Years ago, I was instructing a training course for a group of engineers building fighter jets. During the introductions, several the participants introduced themselves as stress engineers.
I was curious what a stress engineer did, so naturally I asked one of them about it later. Turns out the job involves analyzing the various materials used on the aircraft and then testing how much strain they can handle.
As you’d imagine, figuring this out is pretty important when building an aircraft. If you’ve ever watched out the window of a plane going through turbulence, you know how much a wing can (and should) bend when exposed to stress.
It’s super important that these materials are flexible. If they weren’t, they would have to be so heavy that it would make flight almost impossible. So, understanding and managing stress actually enables flight in the first place.

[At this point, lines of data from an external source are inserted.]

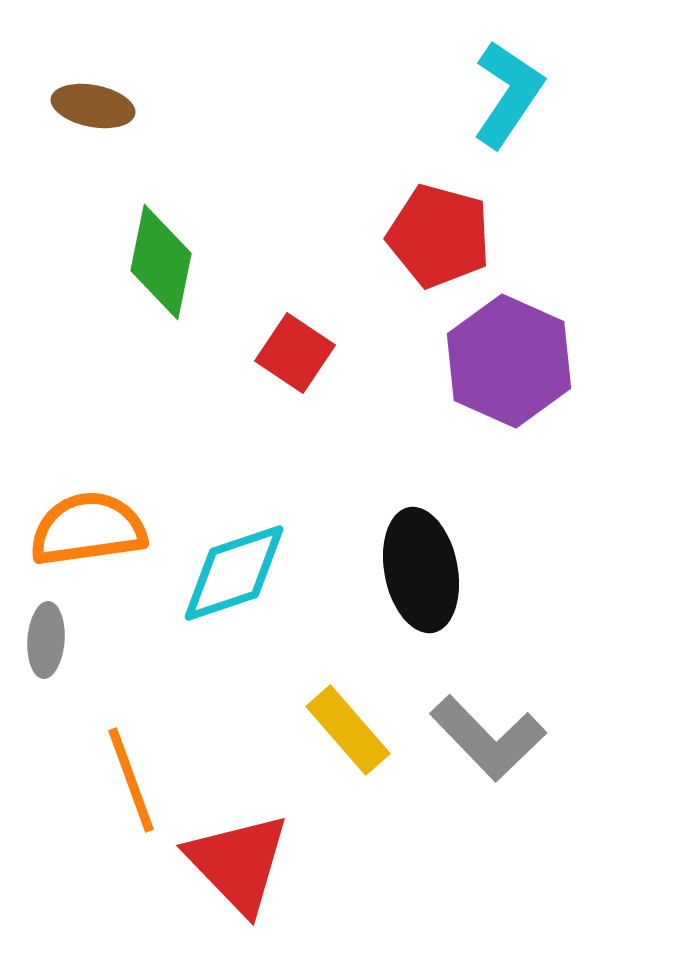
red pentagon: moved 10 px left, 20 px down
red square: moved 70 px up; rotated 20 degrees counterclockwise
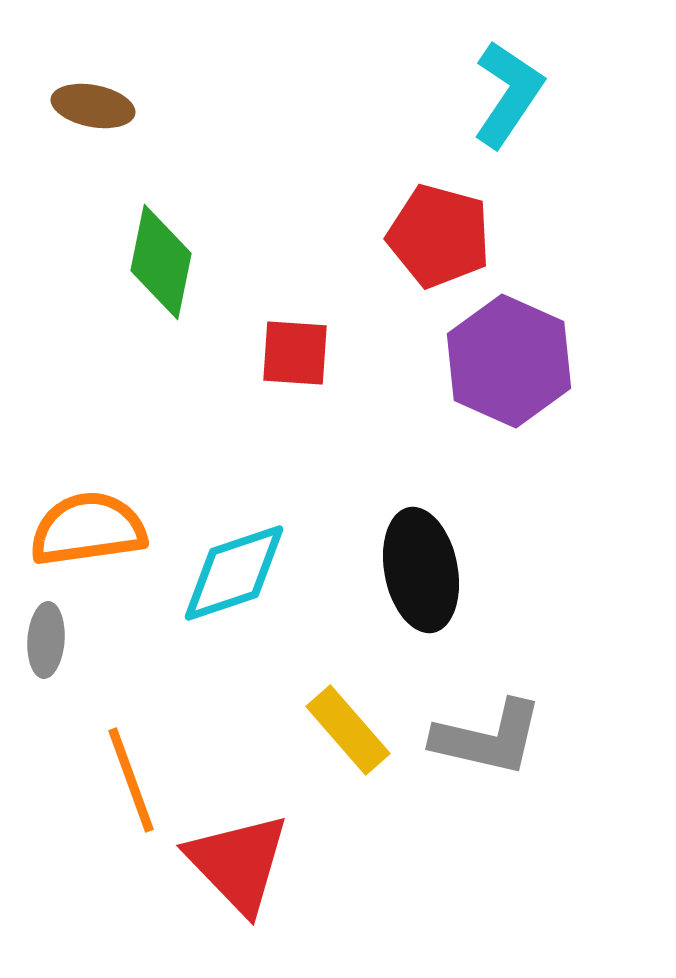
red square: rotated 30 degrees counterclockwise
gray L-shape: rotated 33 degrees counterclockwise
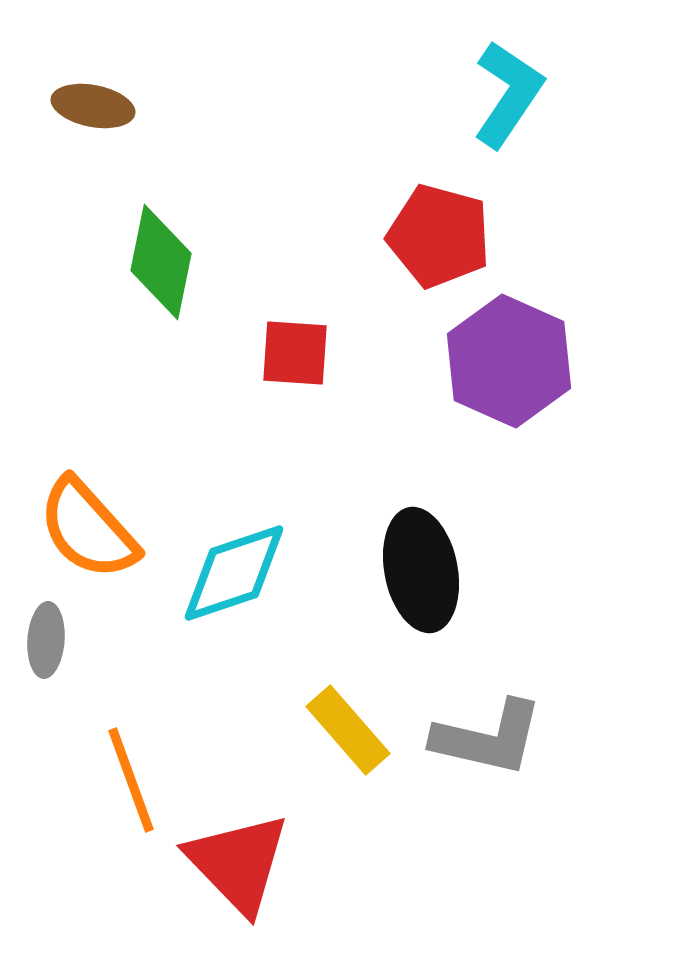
orange semicircle: rotated 124 degrees counterclockwise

Think about that for a second. Managing stress enables flight. Otherwise, it would be nearly impossible.
It’s interesting how we accept this reality when building things like aircraft, vehicles, and strutures — but when it comes to our own careers and lives, we view stress only as a problem.

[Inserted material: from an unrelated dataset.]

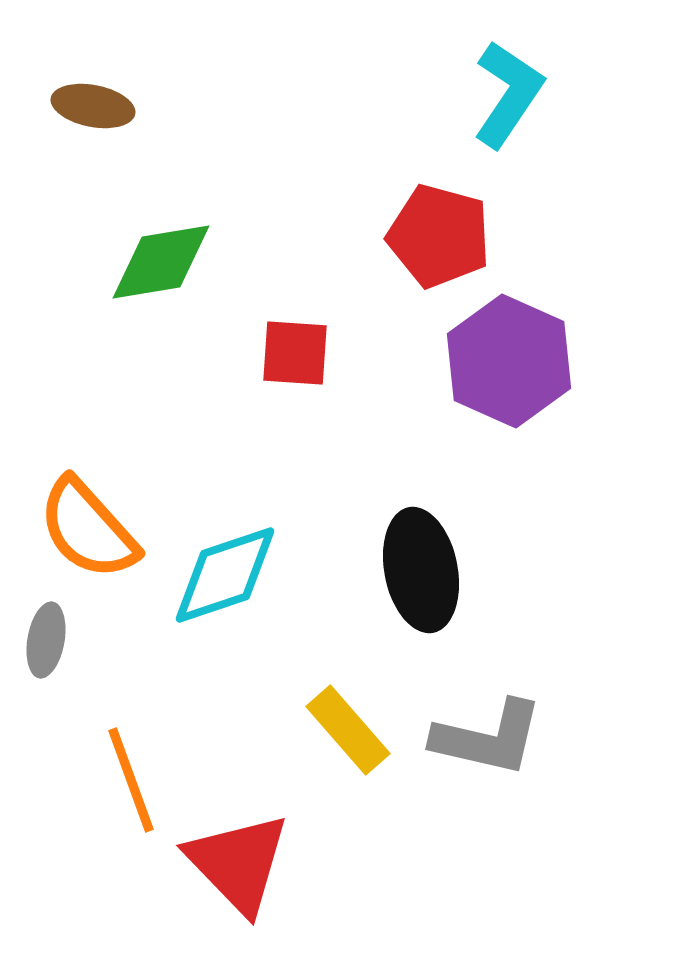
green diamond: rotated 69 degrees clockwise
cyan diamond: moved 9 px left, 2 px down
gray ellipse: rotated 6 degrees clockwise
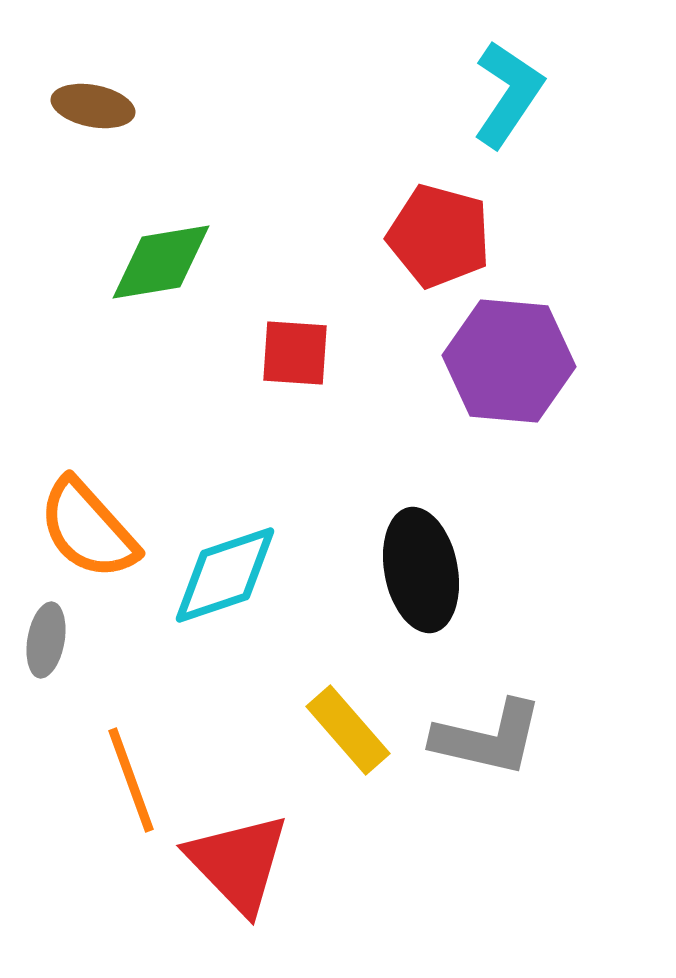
purple hexagon: rotated 19 degrees counterclockwise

A lot of us view deadlines as roadblocks instead of checkpoints that keep us moving forward.
We get nervous when speaking in front of a large audience instead of thinking about how that fear could be reframed as excitement.
We work towards early retirement, expecting the the excessive stress we take on for the next decade will pay off in some kind of stress-free existence later.
No doubt, just like on an airplane, excessive stress is a problem. If a major medical situations hits, you lose your job, or a crisis happens in your life, those are serious problems that any of us would struggle with.
And, the opposite is also a problem. No stress, no deadlines, no obligations — sure, it’s nice on vacation for a week or two, but over time, even if you could create that reality, it wouldn’t be healthy. All of us know people who’ve tried to eliminate stress from their life (like through traditional retirement) and declined in health and happiness.
Be like a stress engineer. Don’t waste time trying to eliminate stress. Instead, anticipate where it’s likely to come from, notice when you handle it well and when you don’t, and build your commitments to align well with the optimal stress level for you.
When you align stress with intention, you’ll be flying high for a long time.